Kelburn Brewery from Barrhead near Paisley doesn’t get much attention. Perhaps this is because they don’t bottle and their beer is rarely seen outside Scotland’s central belt. It is, though, very easy to find in Glasgow. They tend to make very balanced, commercial beer to a high standard. I turned up at Blackfriars in Glasgow’s trendy Merchant City last night for the launch of their new beer, a 4.8% porter.
They already have a beer called Cart Blanche, which is a pun on the name of the nearby River Cart, so the natural choice for the new dark beer was to call it Cart Noir.

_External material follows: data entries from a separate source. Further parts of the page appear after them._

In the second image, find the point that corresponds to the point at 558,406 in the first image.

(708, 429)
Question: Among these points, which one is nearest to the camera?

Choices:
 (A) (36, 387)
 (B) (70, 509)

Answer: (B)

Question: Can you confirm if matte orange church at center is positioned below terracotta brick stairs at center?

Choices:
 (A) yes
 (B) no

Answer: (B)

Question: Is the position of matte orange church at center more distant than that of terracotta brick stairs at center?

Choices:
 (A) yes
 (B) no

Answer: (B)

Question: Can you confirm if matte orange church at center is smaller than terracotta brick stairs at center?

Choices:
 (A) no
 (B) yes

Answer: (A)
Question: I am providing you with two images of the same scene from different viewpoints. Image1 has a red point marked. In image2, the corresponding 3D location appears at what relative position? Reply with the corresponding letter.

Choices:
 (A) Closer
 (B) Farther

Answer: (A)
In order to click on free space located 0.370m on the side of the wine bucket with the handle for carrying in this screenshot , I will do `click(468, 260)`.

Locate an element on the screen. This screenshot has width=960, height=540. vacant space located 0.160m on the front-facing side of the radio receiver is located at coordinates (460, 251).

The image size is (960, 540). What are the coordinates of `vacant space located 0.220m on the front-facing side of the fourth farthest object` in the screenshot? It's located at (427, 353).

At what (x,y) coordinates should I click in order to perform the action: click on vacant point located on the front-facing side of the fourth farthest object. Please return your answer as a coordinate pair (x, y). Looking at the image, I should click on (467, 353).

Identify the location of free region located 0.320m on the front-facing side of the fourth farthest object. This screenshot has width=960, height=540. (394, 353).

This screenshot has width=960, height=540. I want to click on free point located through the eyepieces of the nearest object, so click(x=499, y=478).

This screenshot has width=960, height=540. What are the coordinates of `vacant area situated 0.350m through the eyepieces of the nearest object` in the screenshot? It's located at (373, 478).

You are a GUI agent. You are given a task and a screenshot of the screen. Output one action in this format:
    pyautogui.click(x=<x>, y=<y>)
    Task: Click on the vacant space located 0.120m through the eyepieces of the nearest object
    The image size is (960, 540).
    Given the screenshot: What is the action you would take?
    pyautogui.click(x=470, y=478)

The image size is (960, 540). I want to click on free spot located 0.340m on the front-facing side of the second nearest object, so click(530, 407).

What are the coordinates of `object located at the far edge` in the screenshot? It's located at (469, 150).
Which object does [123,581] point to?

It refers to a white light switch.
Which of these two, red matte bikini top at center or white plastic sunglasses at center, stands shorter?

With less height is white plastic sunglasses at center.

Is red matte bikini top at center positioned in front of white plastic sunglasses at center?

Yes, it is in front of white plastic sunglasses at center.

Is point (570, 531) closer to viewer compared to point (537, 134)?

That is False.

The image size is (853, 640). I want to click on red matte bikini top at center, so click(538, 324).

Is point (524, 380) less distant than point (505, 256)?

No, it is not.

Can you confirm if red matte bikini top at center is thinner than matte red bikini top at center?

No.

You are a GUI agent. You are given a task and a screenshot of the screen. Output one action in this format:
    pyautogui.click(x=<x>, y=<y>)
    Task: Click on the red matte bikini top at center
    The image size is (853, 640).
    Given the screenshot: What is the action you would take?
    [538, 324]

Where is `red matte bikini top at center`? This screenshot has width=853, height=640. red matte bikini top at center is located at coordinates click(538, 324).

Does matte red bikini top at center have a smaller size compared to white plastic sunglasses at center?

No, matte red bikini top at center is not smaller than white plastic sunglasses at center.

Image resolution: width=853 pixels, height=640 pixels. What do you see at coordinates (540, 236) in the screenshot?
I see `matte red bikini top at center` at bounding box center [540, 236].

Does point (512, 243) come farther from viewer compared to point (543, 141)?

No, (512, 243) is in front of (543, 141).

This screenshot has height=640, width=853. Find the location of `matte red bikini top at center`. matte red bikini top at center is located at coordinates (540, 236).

I love porter and I find it a great shame that more breweries don’t have one in their line-up. I’ve been told that the reason for this is because it’s harder to sell to pubs than pale beer. Nonetheless the crowd in Blackfriars only take a little over an hour to empty the first firkin.
It’s a nice beer that’s easy to drink. The head is pleasantly beige, reminiscent of much stronger stouts, but it lacks density so its light frothiness is a little disappointing. Bitterness comes from hops and roast malts in equal measure. A little sweetness is countered by slight acidity. Roastiness does not predominate — the most distinctive feature is a strong, very pleasant bitter chocolate character.
Five grains are used: pale, chocolate, brown and colour malt and some roasted wheat, while the hops include Northdown and Bramling Cross. Interestingly, Franconian Carafa malt is used to ensure a deep black colour, rather than the usual black malt or roast barley.